» **TASK SET**
- 1) Translate this sentence from the passage on agent loops into Spanish: "Every budget should be explicit."
- 2) Carry the passage on agent loops forward from its final sentence, keeping its voice and format.

» **QUOTED PASSAGE**
*****
Read it closely. Everything a harness does is either (a) a modification of this loop, (b) something that runs around this loop, or (c) something that runs inside dispatch.

If you cannot write this loop from memory, stop and practice until you can. Everything downstream assumes fluency with this ten-line object.

2. Where naive loops fail

A loop written exactly as above will, in production, exhibit every one of the following pathologies within its first thousand conversations:

Failure mode	What happens	Fix introduced in
Infinite loop	Model keeps calling tools forever	Max-turns guard (§3)
Context overflow	`messages` grows past the window	Module 03
Flaky tool errors	One 500 response poisons the trace	Retries + error shaping (§4)
Silent hallucinated tool	Model invents a tool name	Schema validation (§5)
User wants to interrupt	No way to break in	Streaming + cancel (§6)
Cost blow-up	Every turn re-sends the full history	Prompt caching (Module 03)
No audit trail	Nobody can debug what happened	Hooks (Module 05)

A production-grade loop is the minimal loop plus a fix for each row of that table. “Production-grade” is not a moral quality — it is a checklist.

3. Termination: the first hard problem

A loop needs stopping conditions. There are three:

Model says stop. The API returns stop_reason="end_turn" (or equivalent) and no tool calls. Respect this; the model believes it is done.
Budget exhausted. Max turns, max tokens, max wall-clock, max tool calls. Every budget should be explicit.
External signal. User cancel, supervisor abort, policy violation.

Good harnesses separate these three. The response you return to the caller should distinguish “done” from “ran out of turns” from “was cancelled”; downstream code cares about the difference.

A subtlety: partial termination

Sometimes only one of several parallel tool calls fails. Does the agent stop, retry just that tool, or continue with partial results? There is no universal answer — it depends on whether tool calls are independent (probably continue) or sequenced (probably stop). Make the choice explicit in the tool schema or harness config.
*****
(Items from a data source)
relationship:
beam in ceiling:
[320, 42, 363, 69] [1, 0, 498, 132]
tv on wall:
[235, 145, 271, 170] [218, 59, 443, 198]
*****
» **ANSWERS TO THIS EXERCISE**
- 1) Todo presupuesto debe ser explícito.

- 2)
4. Error handling in the loop

Tools fail. Networks blip. File systems throw. The loop must decide: retry, return the error to the model, or abort.

Rule of thumb:

Deterministic, retryable errors (rate limit, 503, network timeout): retry with exponential backoff, up to a small N. Hide from the model.
Semantic errors (file not found, SQL syntax, permission denied): surface to the model as a tool result. The model can often recover — it may have typo’d the filename, it may try a different path. Let it.
Catastrophic errors (tool handler crashed, OOM, disk full): propagate up. The agent cannot fix infrastructure failures.

A remarkable amount of agent reliability comes from disciplined error shaping. A good error message to the model is:

File not found: /etc/paswd
Hint: did you mean /etc/passwd?
Available files in /etc: passwd, hosts, fstab, ...

A bad one is FileNotFoundError: [Errno 2]. The bad one causes the model to retry the same path; the good one causes it to self-correct.

5. Schema enforcement

The model does not know what tools you have — it only knows what you told it in the tool schema. When it calls a nonexistent tool, or passes the wrong arguments, you have a choice:

Reject silently and crash. Never do this.
Return a structured error to the model. This is correct. Include the list of valid tools, the missing/unexpected arguments, and a hint.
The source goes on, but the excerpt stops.